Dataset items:
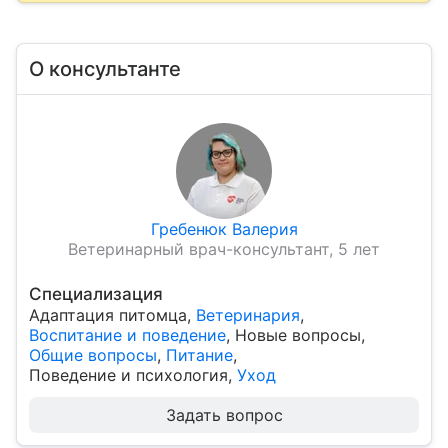
О консультанте
Гребенюк Валерия
Ветеринарный врач-консультант, 5 лет
Специализация
Адаптация питомца
,
Ветеринария
,
Воспитание и поведение
,
Новые вопросы
,
Общие вопросы
,
Питание
,
Поведение и психология
,
Уход
Задать вопрос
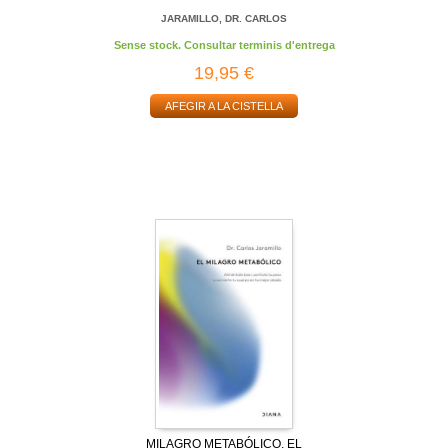
JARAMILLO, DR. CARLOS
Sense stock. Consultar terminis d'entrega
19,95 €
AFEGIR A LA CISTELLA
MILAGRO METABÓLICO, EL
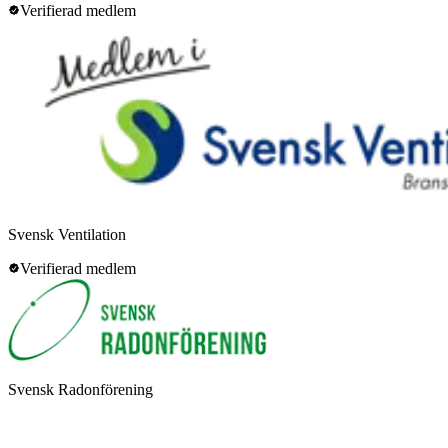
Verifierad medlem
Svensk Ventilation
Verifierad medlem
Svensk Radonförening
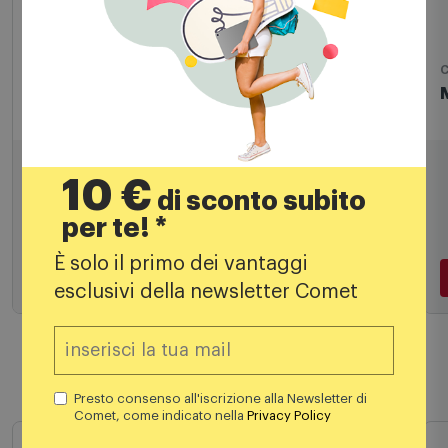
Antenne TV
C
Mtrading Splitter 7205236
4,99
€
10 €
di sconto subito
7,99 €
PREZZO CONSIGLIATO
per te! *
È solo il primo dei vantaggi
Aggiungi al carrello
esclusivi della newsletter Comet
Prodotti simili
Presto consenso all'iscrizione alla Newsletter di
Comet, come indicato nella
Privacy Policy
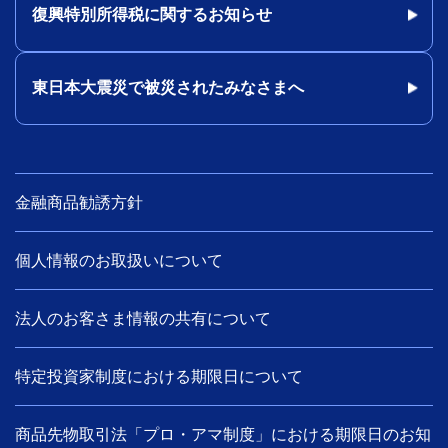
復興特別所得税に関するお知らせ
東日本大震災で被災されたみなさまへ
金融商品勧誘方針
個人情報のお取扱いについて
法人のお客さま情報の共有について
特定投資家制度における期限日について
商品先物取引法「プロ・アマ制度」における期限日のお知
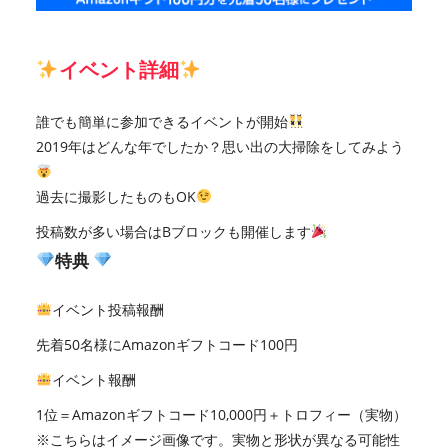
イベント詳細
誰でも簡単に参加できるイベントが開始
2019年はどんな年でしたか？思い出の大掃除をしてみよう
過去に撮影したものもOK
投稿数が多い場合はBブロックも開催します
特典
イベント投稿報酬
先着50名様にAmazonギフトコード100円
イベント報酬
1位＝Amazonギフトコード10,000円＋トロフィー（実物）
※こちらはイメージ画像です。実物と形状が異なる可能性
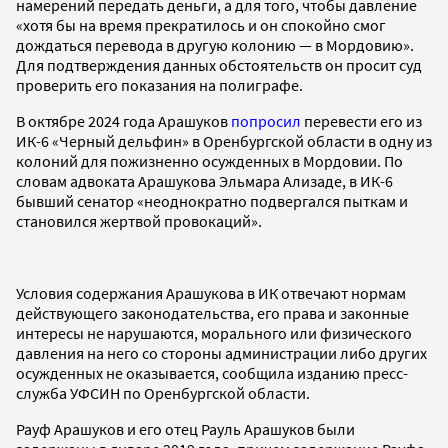
намерений передать деньги, а для того, чтобы давление
«хотя бы на время прекратилось и он спокойно смог
дождаться перевода в другую колонию — в Мордовию».
Для подтверждения данных обстоятельств он просит суд
проверить его показания на полиграфе.
В октябре 2024 года Арашуков
попросил
перевести его из
ИК-6 «Черный дельфин» в Оренбургской области в одну из
колоний для пожизненно осужденных в Мордовии. По
словам адвоката Арашукова Эльмара Ализаде, в ИК-6
бывший сенатор «неоднократно подвергался пыткам и
становился жертвой провокаций».
Условия содержания Арашукова в ИК отвечают нормам
действующего законодательства, его права и законные
интересы не нарушаются, морального или физического
давления на него со стороны администрации либо других
осужденных не оказывается, сообщила изданию пресс-
служба УФСИН по Оренбургской области.
Рауф Арашуков и его отец Рауль Арашуков были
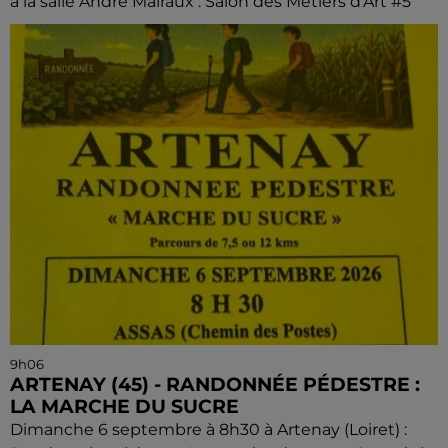
à la salle André Malraux : Salon des Métiers d’Art #5
9h06
ARTENAY (45) - RANDONNÉE PÉDESTRE :
LA MARCHE DU SUCRE
Dimanche 6 septembre à 8h30 à Artenay (Loiret) :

- Exercise aim -
On how many lines above does the word "Comet" appear? Answer with that figure only.

- Reply to the exercise -
2